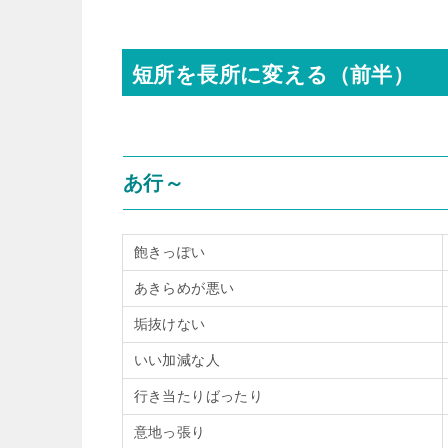
短所を長所に変える（前半）
あ行～
飽きっぽい
あきらめが悪い
垢抜けない
いい加減な人
行き当たりばったり
意地っ張り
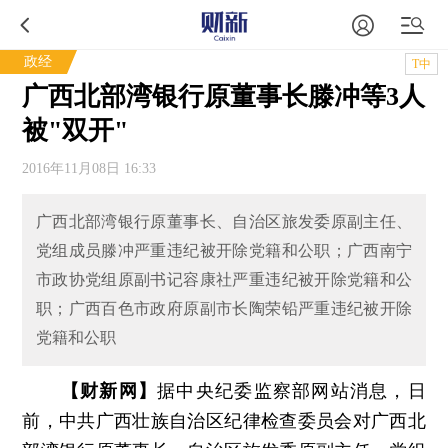
政经
T中
广西北部湾银行原董事长滕冲等3人
被"双开"
2016年11月08日 16:33
广西北部湾银行原董事长、自治区旅发委原副主任、
党组成员滕冲严重违纪被开除党籍和公职；广西南宁
市政协党组原副书记容康社严重违纪被开除党籍和公
职；广西百色市政府原副市长陶荣铅严重违纪被开除
党籍和公职
【财新网】
据中央纪委监察部网站消息，日
前，中共广西壮族自治区纪律检查委员会对广西北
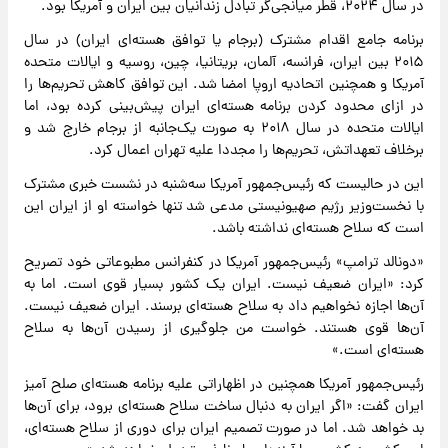
در سال ۲۰۲۴، قطر میانجی‌گر تبادل زندانیان بین ایران و آمریکا بود.
برنامه جامع اقدام مشترک (برجام یا توافق هسته‌ای ایران) در سال
۲۰۱۵ بین ایران، فرانسه، آلمان، بریتانیا، چین، روسیه و ایالات متحده
آمریکا و همچنین اتحادیه اروپا امضا شد. این توافق کاهش تحریم‌ها را
در ازای محدود کردن برنامه هسته‌ای ایران پیش‌بینی کرده بود، اما
ایالات متحده در سال ۲۰۱۸ به صورت یک‌جانبه از برجام خارج شد و
برخلاف تعهداتش، تحریم‌ها را مجددا علیه تهران اعمال کرد.
این در حالیست که رئیس‌جمهور آمریکا سه‌شنبه در نشست خبری مشترک
با نخست‌وزیر رژیم صهیونیستی مدعی شد تنها خواسته او از ایران این
است که سلاح هسته‌ای نداشته باشد.
«دونالد ترامپ» رئیس‌جمهور آمریکا در کنفرانس مطبوعاتی خود تصریح
کرد: «ایران ضعیف نیست. ایران یک کشور بسیار قوی است. اما به
آن‌ها اجازه نخواهیم داد به سلاح هسته‌ای برسند. ایران ضعیف نیست.
آن‌ها قوی هستند. خواست من جلوگیری از رسیدن آن‌ها به سلاح
هسته‌ای است.»
رئیس‌جمهور آمریکا همچنین در اظهاراتی علیه برنامه هسته‌ای صلح آمیز
ایران گفت: «اگر ایران به دنبال ساخت سلاح هسته‌ای برود، برای آن‌ها
بد خواهد شد. اما در صورت تصمیم ایران برای دوری از سلاح هسته‌ای،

===

#### Task goal
Render every line of text in the data as a JSON list of strings, one string per line, with blank lines dropped. Leave the pictures out of the list.

#### Expected answer
[
  "短所を長所に変える（前半）",
  "あ行～",
  "飽きっぽい",
  "あきらめが悪い",
  "垢抜けない",
  "いい加減な人",
  "行き当たりばったり",
  "意地っ張り",
  "政经",
  "T中",
  "广西北部湾银行原董事长滕冲等3人",
  "被\"双开\"",
  "2016年11月08日 16:33",
  "广西北部湾银行原董事长、自治区旅发委原副主任、",
  "党组成员滕冲严重违纪被开除党籍和公职；广西南宁",
  "市政协党组原副书记容康社严重违纪被开除党籍和公",
  "职；广西百色市政府原副市长陶荣铅严重违纪被开除",
  "党籍和公职",
  "【财新网】",
  "据中央纪委监察部网站消息，日",
  "前，中共广西壮族自治区纪律检查委员会对广西北",
  "در سال ۲۰۲۴، قطر میانجی‌گر تبادل زندانیان بین ایران و آمریکا بود.",
  "برنامه جامع اقدام مشترک (برجام یا توافق هسته‌ای ایران) در سال",
  "۲۰۱۵ بین ایران، فرانسه، آلمان، بریتانیا، چین، روسیه و ایالات متحده",
  "آمریکا و همچنین اتحادیه اروپا امضا شد. این توافق کاهش تحریم‌ها را",
  "در ازای محدود کردن برنامه هسته‌ای ایران پیش‌بینی کرده بود، اما",
  "ایالات متحده در سال ۲۰۱۸ به صورت یک‌جانبه از برجام خارج شد و",
  "برخلاف تعهداتش، تحریم‌ها را مجددا علیه تهران اعمال کرد.",
  "این در حالیست که رئیس‌جمهور آمریکا سه‌شنبه در نشست خبری مشترک",
  "با نخست‌وزیر رژیم صهیونیستی مدعی شد تنها خواسته او از ایران این",
  "است که سلاح هسته‌ای نداشته باشد.",
  "«دونالد ترامپ» رئیس‌جمهور آمریکا در کنفرانس مطبوعاتی خود تصریح",
  "کرد: «ایران ضعیف نیست. ایران یک کشور بسیار قوی است. اما به",
  "آن‌ها اجازه نخواهیم داد به سلاح هسته‌ای برسند. ایران ضعیف نیست.",
  "آن‌ها قوی هستند. خواست من جلوگیری از رسیدن آن‌ها به سلاح",
  "هسته‌ای است.»",
  "رئیس‌جمهور آمریکا همچنین در اظهاراتی علیه برنامه هسته‌ای صلح آمیز",
  "ایران گفت: «اگر ایران به دنبال ساخت سلاح هسته‌ای برود، برای آن‌ها",
  "بد خواهد شد. اما در صورت تصمیم ایران برای دوری از سلاح هسته‌ای،"
]